Anyway, all I achieved this evening was to obtain a brief summary of the current situation from Cllr Welsh, the leader of the Town Council. No discussion, no decision. Not what I wanted. It was pointless asking the question really...

Which brings me to the main point behind this blog posting.

Public attendance at these Town Council meetings is routinely poor. Four people were in attendance this evening, and two of those (Paul Redding & myself) are candidates in the Shamblehurst by-election. There was no sign of the Lib Dem candidate.

I have sat in several Town Council meetings recently where I've literally been the only member of public in attendance, it is a very lonely place to be. I understand from the Town Councillors that having five members of the public in attendance is actually considered a good turnout these days. It is a problem that our Town Councillors generally refer to as "apathy".

But I'm more inclined to think that it is disillusionment, i.e. "what's the point of attending?" rather than "I can't be bothered to attend?"

Perhaps the format and the structure of these Town Council meetings needs to be reviewed and modernised, if the Town Council wants more members of the public to get involved...?


Thank you for reading

Ray Turner
http://www.facebook.com/hedgeendindependents

2 comments:

Keith Day said...

Interesting observations Ray. Although as you say there were only four MOPs present (seven if you count the Community First Responders who were there for part of the meeting) I thought the informal part of the meeting (public q&a and police report) was very informative and it went on for about half the meeting.

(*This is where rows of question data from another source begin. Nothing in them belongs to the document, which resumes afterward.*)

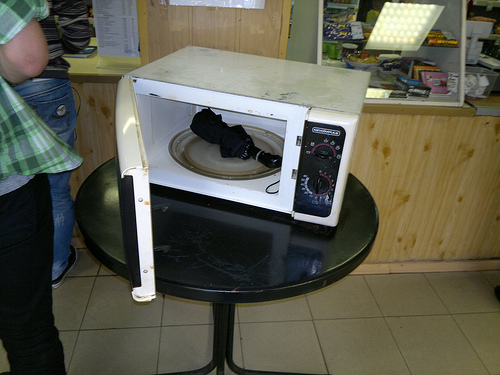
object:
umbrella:
[189, 106, 283, 168]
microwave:
[114, 44, 372, 304]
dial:
[306, 138, 341, 165]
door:
[115, 77, 156, 304]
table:
[98, 175, 327, 286]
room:
[0, 0, 499, 374]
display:
[321, 6, 500, 103]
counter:
[360, 97, 498, 271]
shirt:
[0, 0, 82, 180]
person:
[0, 0, 82, 374]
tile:
[385, 317, 464, 375]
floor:
[74, 274, 496, 367]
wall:
[77, 2, 283, 87]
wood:
[365, 101, 488, 258]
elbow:
[9, 45, 50, 85]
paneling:
[73, 107, 500, 274]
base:
[154, 301, 317, 375]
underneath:
[157, 302, 305, 373]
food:
[325, 0, 455, 98]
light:
[123, 117, 136, 133]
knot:
[402, 195, 411, 202]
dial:
[301, 170, 335, 200]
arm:
[0, 0, 50, 83]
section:
[245, 274, 490, 374]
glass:
[313, 1, 464, 105]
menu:
[94, 1, 141, 58]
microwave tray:
[168, 123, 285, 181]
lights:
[364, 2, 440, 52]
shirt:
[33, 0, 93, 79]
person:
[11, 0, 91, 287]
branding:
[312, 127, 341, 137]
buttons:
[313, 146, 333, 162]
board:
[68, 52, 138, 83]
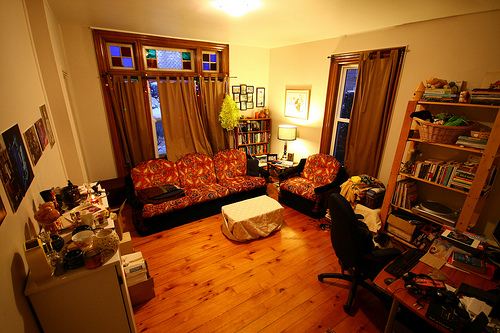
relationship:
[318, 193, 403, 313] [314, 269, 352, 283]
chair has foot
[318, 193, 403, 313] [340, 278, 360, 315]
chair has foot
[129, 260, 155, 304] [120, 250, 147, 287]
box filled with papers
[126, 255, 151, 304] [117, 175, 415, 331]
box on floor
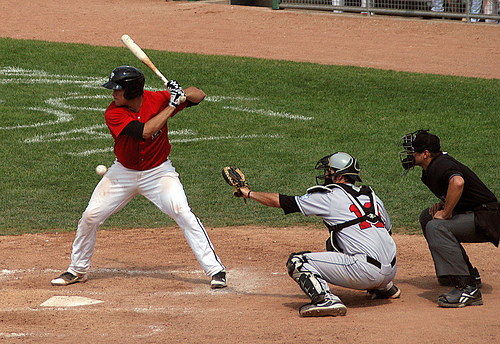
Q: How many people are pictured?
A: 3.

The problem with having a formal debate and decision on something that is not on the agenda is that it would in effect exclude people from coming along and having their say. That's the whole point of publishing the agenda .. people know what is going to be discussed and councillors can have a few days to think about the subject rather than have to make a decision on the spot.

You brought up something that is already on the committee agenda, but if it was something completely new, the chair has the option either of giving an immediate answer (not always possible), offering to investigate and have the clerk reply, delegating it to a committee or referring it to the next meeting of full council when it can be on the published agenda and fully debated.

That said, any town councillor can have something put on the agenda, and it will be debated (as long as there is another councillor willing to second the motion). So the other route to getting something discussed is to lobby your individual councillors.

Ray Turner said...

A very fair comment thanks Keith.

My argument is that the general public almost certainly won't know the intricate detail of how the Council works, all the rules and procedures and so on.

We'll just want to turn up, ask a question and will expect to see the matter discussed. Even if no decision can be taken immediately, it would be good to get the Councillor's initial thoughts on the matter.

Being fobbed-off contributes to the feeling of disillusionment with the process of local Government.

If members of the public do make the effort, we find ourselves in the "Dragons Den" situation, stood in front of a microphone right at the start of the meeting, before anything else has happened, facing a fearsome looking panel that unless you are a regular attendee, you may not know very well and you will have no idea how they'll respond. It is not a nice place to be.

Taken together, the high-pressure situation and disillusionment could well explain why ordinary members of the public typically don't bother to attend Council meetings.